I benchmarked the Intel Core i7-1165G7 in Linux against a whole slew of other CPUs I’ve had access to over many years.
I’m using:
- gnome-disk-utility
- Geekbench (DROPPED - see thread below)
- glmark2
- HardInfo
- nbench
and others where it’s harder to interpret or compare the results.
All tests were done plugged in with 100% battery.
Here’s the 1TB WD_BLACK SN850 in the Framework:
versus the same type of drive in my desktop:
(Sorry no write measurement, it can only be done offline.)
So - close but not quite. I’m thinking this may be due to the SN850 in a lower power state in the Framework? Or thermal throttling?
I won’t be getting into Geekbench, it seems I have something wrong. See the thread below.
Not too many results from 3D graphics benchmark glmark2.
But it does slightly exceed the performance of the old yet discrete NVIDIA GeForce GT 640 DDR3. It greatly exceeds the older high end Intel “Crystal Well” iGPU in the Core i7-4870HQ. It cannot match the performance of the low-end GDDR5 GPU, the NVIDIA GeForce GT 1030, or the low-end GDDR6 NVIDIA Quadro T400 though.
Lots of data from HardInfo!
This is a multithreaded benchmark and it’s a bit better than the Core i7-4870HQ but not quite up to the level of the Core i7-4790K. It does exceed quite a few desktop CPUs with much higher TDPs.
Here it completely outclasses all my older laptop CPUs, including the powerful Core i7-4870HQ by a small margin. It cannot quite equal the performance of the desktop Core i7-4790K.
This is a single threaded benchmark. It’s the 2nd fastest CPU I’ve ever tested and is just barely beaten by the monster Ryzen 9 5900X (105W TDP). Not bad for a 28W TDP CPU!
I’m unable to explain the strange, seemingly random results here.
This is only available in more recent versions of HardInfo so fewer CPUs were benchmarked. It beats two lower-powered Intel mobile CPUs but not the high performance Core i7-4870HQ. It also cannot match the relatively low-powered desktop Ryzen 3 3200G despite having HyperThreading, but it is at much lower TDP.
Testing fast Fourier transforms on the floating point unit, it seems that Intel’s recent performance here has fallen behind where they were. Older CPUs will beat it as well as all desktop AMD Ryzens. Performance is still decent but not leading.
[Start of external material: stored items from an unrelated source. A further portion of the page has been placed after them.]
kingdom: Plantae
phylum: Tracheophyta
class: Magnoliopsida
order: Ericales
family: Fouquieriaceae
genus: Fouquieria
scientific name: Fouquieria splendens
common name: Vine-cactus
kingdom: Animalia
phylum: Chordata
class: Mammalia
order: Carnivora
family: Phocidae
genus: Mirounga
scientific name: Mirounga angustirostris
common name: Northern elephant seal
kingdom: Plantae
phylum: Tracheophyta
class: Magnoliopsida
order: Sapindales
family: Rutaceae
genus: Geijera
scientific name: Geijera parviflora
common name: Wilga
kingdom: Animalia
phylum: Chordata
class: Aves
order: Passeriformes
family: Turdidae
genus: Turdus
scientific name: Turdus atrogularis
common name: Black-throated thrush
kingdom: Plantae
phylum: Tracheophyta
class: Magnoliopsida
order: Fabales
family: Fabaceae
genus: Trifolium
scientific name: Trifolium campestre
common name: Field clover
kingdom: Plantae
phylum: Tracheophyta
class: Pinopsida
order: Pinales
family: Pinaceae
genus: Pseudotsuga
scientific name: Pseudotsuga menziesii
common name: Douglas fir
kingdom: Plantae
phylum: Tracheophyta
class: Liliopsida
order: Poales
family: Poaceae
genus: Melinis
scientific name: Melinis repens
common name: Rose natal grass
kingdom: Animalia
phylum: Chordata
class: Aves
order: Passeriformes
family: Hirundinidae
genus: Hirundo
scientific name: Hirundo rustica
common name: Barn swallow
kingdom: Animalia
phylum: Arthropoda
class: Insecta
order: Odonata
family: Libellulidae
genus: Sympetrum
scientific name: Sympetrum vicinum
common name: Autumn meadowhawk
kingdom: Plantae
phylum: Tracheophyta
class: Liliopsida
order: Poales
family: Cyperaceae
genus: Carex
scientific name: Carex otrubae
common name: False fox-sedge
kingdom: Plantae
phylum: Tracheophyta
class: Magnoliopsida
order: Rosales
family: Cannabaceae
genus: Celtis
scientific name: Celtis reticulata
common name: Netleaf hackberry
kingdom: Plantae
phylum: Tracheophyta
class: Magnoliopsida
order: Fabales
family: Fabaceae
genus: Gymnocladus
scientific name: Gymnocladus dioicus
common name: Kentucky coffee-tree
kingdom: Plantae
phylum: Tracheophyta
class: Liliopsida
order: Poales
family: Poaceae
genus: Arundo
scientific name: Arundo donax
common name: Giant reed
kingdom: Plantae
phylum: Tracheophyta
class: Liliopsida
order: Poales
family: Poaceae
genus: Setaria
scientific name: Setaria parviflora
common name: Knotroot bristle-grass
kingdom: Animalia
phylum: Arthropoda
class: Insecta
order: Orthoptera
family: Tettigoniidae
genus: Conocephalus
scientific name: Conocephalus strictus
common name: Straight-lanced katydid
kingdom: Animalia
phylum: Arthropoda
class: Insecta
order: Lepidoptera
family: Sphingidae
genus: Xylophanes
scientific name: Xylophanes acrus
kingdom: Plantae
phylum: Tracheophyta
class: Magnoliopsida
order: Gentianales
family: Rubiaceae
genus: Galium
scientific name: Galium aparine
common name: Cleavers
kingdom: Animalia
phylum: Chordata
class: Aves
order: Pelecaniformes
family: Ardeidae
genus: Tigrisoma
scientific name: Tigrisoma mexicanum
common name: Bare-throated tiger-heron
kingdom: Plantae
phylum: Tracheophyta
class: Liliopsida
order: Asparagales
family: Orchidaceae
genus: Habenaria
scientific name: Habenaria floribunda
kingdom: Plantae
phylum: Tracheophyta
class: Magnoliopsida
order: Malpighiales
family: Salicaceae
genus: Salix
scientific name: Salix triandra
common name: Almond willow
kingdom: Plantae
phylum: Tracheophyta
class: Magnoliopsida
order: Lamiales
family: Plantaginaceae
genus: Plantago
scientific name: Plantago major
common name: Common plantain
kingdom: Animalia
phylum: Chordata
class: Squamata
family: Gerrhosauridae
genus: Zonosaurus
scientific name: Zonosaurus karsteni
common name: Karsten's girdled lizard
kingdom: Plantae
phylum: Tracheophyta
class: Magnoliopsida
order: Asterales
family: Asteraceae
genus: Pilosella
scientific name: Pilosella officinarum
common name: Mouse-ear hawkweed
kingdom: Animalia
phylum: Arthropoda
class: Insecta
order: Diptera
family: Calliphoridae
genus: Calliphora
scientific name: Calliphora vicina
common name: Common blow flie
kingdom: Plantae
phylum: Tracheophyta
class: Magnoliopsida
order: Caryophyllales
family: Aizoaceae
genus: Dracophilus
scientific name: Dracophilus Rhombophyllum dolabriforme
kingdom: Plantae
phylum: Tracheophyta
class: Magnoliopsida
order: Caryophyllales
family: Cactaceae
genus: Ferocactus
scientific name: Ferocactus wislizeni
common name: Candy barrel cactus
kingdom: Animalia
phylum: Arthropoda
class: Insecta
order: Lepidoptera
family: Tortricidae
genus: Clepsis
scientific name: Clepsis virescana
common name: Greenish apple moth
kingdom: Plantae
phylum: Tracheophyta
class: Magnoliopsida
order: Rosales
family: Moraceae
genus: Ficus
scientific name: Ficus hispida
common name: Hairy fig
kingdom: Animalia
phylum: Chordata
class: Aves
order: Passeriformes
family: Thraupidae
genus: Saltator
The 1165G7’s FPU fares much better on raytracing, where it’s the fastest I’ve ever tested.
NBench is exclusively single-threaded, an area where the 1165G7 shines. Only the Ryzen 9 5900X beats it, and not by a huge margin. The Ryzen 7 3700X just barely beats it in integer calculations. There’s no evidence of any floating point weakness in this benchmark. This is especially impressive for a low TDP mobile CPU that has a lithography disadvantage over the AMD Ryzens (10 nm for the 1165G7 vs. 7 nm for the 3000 and 5000 Ryzens).
Conclusion
The Intel Core i7-1165G7 is a very fast CPU period, let alone the fact that it’s a 28W TDP mobile U-class CPU. It’s an extremely fast mobile CPU and even holds its own against much higher power desktop CPUs.
It is very impressive at single-core tasks. Multicore it cannot compete with 8C/16T or 12C/24T CPUs, but that should be obvious without benchmarking. However it beats other 4C/8T CPUs in most benchmarks so it is quite competitive.
This is no mean feat considering it’s a 10 nm thermally constrained mobile CPU competing against 7 nm desktop CPUs with much higher power limits.